Your task:
Rewrite the data below, replacing "common name" with "vernacular name" wherever it occurs and leaving every other line unchanged.

Task inputs:

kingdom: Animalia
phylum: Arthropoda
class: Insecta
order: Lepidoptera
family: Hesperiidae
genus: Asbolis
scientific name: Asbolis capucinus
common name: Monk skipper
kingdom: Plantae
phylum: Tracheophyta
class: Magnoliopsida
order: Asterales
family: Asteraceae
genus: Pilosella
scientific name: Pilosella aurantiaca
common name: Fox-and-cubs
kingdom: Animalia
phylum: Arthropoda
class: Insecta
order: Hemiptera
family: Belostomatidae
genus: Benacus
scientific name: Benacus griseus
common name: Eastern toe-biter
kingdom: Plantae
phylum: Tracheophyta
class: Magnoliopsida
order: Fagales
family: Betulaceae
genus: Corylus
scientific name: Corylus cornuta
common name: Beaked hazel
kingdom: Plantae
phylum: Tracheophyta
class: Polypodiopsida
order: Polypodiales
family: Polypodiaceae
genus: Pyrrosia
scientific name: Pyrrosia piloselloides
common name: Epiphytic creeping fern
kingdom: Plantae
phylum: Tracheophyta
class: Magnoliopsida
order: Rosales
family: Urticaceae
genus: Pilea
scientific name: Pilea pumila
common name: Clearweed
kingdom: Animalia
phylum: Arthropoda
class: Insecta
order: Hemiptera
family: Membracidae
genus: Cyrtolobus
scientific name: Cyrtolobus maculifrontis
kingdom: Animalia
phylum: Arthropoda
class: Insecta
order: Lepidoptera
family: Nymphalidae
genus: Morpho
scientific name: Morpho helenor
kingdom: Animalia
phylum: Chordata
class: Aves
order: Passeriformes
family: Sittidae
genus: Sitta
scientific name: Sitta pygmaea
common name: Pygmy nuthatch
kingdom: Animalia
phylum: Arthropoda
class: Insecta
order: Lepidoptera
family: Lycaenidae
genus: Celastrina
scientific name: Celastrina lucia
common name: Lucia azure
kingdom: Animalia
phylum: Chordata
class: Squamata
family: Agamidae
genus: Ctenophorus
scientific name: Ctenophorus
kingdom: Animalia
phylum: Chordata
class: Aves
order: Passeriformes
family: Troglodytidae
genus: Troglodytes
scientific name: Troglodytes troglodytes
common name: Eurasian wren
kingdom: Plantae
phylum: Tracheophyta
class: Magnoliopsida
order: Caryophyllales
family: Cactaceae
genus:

Output of the exercise:
kingdom: Animalia
phylum: Arthropoda
class: Insecta
order: Lepidoptera
family: Hesperiidae
genus: Asbolis
scientific name: Asbolis capucinus
vernacular name: Monk skipper
kingdom: Plantae
phylum: Tracheophyta
class: Magnoliopsida
order: Asterales
family: Asteraceae
genus: Pilosella
scientific name: Pilosella aurantiaca
vernacular name: Fox-and-cubs
kingdom: Animalia
phylum: Arthropoda
class: Insecta
order: Hemiptera
family: Belostomatidae
genus: Benacus
scientific name: Benacus griseus
vernacular name: Eastern toe-biter
kingdom: Plantae
phylum: Tracheophyta
class: Magnoliopsida
order: Fagales
family: Betulaceae
genus: Corylus
scientific name: Corylus cornuta
vernacular name: Beaked hazel
kingdom: Plantae
phylum: Tracheophyta
class: Polypodiopsida
order: Polypodiales
family: Polypodiaceae
genus: Pyrrosia
scientific name: Pyrrosia piloselloides
vernacular name: Epiphytic creeping fern
kingdom: Plantae
phylum: Tracheophyta
class: Magnoliopsida
order: Rosales
family: Urticaceae
genus: Pilea
scientific name: Pilea pumila
vernacular name: Clearweed
kingdom: Animalia
phylum: Arthropoda
class: Insecta
order: Hemiptera
family: Membracidae
genus: Cyrtolobus
scientific name: Cyrtolobus maculifrontis
kingdom: Animalia
phylum: Arthropoda
class: Insecta
order: Lepidoptera
family: Nymphalidae
genus: Morpho
scientific name: Morpho helenor
kingdom: Animalia
phylum: Chordata
class: Aves
order: Passeriformes
family: Sittidae
genus: Sitta
scientific name: Sitta pygmaea
vernacular name: Pygmy nuthatch
kingdom: Animalia
phylum: Arthropoda
class: Insecta
order: Lepidoptera
family: Lycaenidae
genus: Celastrina
scientific name: Celastrina lucia
vernacular name: Lucia azure
kingdom: Animalia
phylum: Chordata
class: Squamata
family: Agamidae
genus: Ctenophorus
scientific name: Ctenophorus
kingdom: Animalia
phylum: Chordata
class: Aves
order: Passeriformes
family: Troglodytidae
genus: Troglodytes
scientific name: Troglodytes troglodytes
vernacular name: Eurasian wren
kingdom: Plantae
phylum: Tracheophyta
class: Magnoliopsida
order: Caryophyllales
family: Cactaceae
genus:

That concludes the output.